Kokoskov knows a few things about point guards. He was an assistant with the Phoenix Suns during the tail end of the Steve Nash era, and he watched one of the greats perform at the highest level.

“I coached Steve Nash for six years and we were unbelievable, but he was 33 years old.” Kokoskov said. “I can just imagine if he keeps playing and working on his game the way he’s working right now, where he is going to be in five years.”

“It’s just that we are patient and he is willing to put in that extra work to lead his group and the sky's the limit for him,” Kokoskov added. “And we are just happy to have the opportunity to coach him.”

Fox isn’t Nash quite yet, but it should be noted that it wasn’t until Nash’s fifth season that he really started excelling. Nash was 26 during that season.

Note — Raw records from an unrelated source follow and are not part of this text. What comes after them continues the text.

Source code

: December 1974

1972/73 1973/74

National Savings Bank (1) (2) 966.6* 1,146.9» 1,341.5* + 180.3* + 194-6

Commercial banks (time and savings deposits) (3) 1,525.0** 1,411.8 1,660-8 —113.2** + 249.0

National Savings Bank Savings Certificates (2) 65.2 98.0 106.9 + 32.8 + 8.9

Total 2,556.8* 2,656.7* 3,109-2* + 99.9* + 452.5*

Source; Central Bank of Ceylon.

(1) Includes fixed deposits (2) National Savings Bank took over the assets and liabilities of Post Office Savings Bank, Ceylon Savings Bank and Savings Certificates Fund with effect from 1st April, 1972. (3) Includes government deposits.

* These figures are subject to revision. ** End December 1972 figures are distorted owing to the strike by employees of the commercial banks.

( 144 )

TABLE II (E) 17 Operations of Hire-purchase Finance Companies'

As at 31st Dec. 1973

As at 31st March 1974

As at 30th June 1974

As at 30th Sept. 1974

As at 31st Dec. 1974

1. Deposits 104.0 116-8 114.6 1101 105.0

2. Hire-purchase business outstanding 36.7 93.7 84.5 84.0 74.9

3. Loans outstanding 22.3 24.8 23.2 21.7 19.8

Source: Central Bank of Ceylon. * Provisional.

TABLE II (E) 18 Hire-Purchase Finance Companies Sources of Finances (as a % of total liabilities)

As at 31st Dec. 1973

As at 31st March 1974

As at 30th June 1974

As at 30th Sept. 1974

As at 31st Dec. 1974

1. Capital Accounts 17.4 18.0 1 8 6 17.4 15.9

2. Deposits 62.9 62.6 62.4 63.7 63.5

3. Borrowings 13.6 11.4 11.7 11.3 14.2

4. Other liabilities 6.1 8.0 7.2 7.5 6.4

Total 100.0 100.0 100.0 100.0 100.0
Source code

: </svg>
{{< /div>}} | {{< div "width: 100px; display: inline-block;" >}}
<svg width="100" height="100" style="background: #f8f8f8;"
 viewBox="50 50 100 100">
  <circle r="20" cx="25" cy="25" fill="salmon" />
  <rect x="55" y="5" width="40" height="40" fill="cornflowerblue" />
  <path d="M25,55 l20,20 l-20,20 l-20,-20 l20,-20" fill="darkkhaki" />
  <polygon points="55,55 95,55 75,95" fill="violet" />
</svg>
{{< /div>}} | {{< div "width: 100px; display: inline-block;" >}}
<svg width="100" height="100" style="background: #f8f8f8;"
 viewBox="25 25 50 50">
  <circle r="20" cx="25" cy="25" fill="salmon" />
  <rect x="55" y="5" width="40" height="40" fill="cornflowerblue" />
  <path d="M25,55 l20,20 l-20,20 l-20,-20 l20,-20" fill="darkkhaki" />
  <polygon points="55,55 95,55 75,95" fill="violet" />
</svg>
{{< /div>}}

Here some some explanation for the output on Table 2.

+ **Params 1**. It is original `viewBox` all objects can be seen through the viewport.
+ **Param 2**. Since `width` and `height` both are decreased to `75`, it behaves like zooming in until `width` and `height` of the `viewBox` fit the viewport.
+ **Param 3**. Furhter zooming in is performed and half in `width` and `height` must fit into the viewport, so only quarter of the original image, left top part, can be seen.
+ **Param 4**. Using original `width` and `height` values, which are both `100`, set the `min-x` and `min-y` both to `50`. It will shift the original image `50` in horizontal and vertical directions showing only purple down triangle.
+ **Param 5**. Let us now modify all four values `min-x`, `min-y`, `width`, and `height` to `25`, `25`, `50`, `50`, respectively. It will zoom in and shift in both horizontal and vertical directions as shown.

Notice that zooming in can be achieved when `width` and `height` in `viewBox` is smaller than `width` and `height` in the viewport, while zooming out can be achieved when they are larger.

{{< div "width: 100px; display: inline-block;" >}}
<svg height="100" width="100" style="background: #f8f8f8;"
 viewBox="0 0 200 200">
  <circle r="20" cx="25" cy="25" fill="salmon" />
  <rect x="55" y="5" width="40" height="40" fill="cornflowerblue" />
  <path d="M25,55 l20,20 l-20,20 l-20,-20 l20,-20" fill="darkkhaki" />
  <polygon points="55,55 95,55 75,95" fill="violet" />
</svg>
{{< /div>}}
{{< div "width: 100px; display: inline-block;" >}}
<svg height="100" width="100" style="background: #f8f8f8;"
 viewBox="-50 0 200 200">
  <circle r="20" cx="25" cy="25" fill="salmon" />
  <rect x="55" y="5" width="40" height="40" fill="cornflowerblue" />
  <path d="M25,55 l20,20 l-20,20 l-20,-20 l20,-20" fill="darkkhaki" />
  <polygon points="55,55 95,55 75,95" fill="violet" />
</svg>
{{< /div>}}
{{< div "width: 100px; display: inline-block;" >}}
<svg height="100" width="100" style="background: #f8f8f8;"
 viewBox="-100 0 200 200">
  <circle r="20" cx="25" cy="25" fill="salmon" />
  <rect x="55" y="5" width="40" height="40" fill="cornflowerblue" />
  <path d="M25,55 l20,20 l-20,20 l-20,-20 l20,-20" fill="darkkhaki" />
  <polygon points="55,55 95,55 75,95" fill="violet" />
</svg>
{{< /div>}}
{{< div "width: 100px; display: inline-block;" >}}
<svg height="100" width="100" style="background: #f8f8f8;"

The Kings need Fox to expedite his growth process, especially with Sacramento challenging for a playoff spot.

“I’m just trying to win games,” Fox said. “At the end of the day, a lot of times the ball is in my hands, really to be a decision-maker. And I think lately, I’ve been able to put the ball in the basket a little bit more in the fourth quarter.”

[RELATED: How Joseph kept Kings calm during third quarter vs. Wizards]


The Kings (27-34) are just three games behind the Grizzlies (30-31) for the eighth seed with 21 games remaining in the season. They are playing meaningful games in March, exciting fans and providing Fox incredible on-the-job training in the process.

If the Kings are going to pull off the improbable and snap their 13-season postseason drought, they will need Fox to continue to improve and push them over the finish line. It’s a lot of weight to put on his shoulders, but it appears he’s up for the challenge.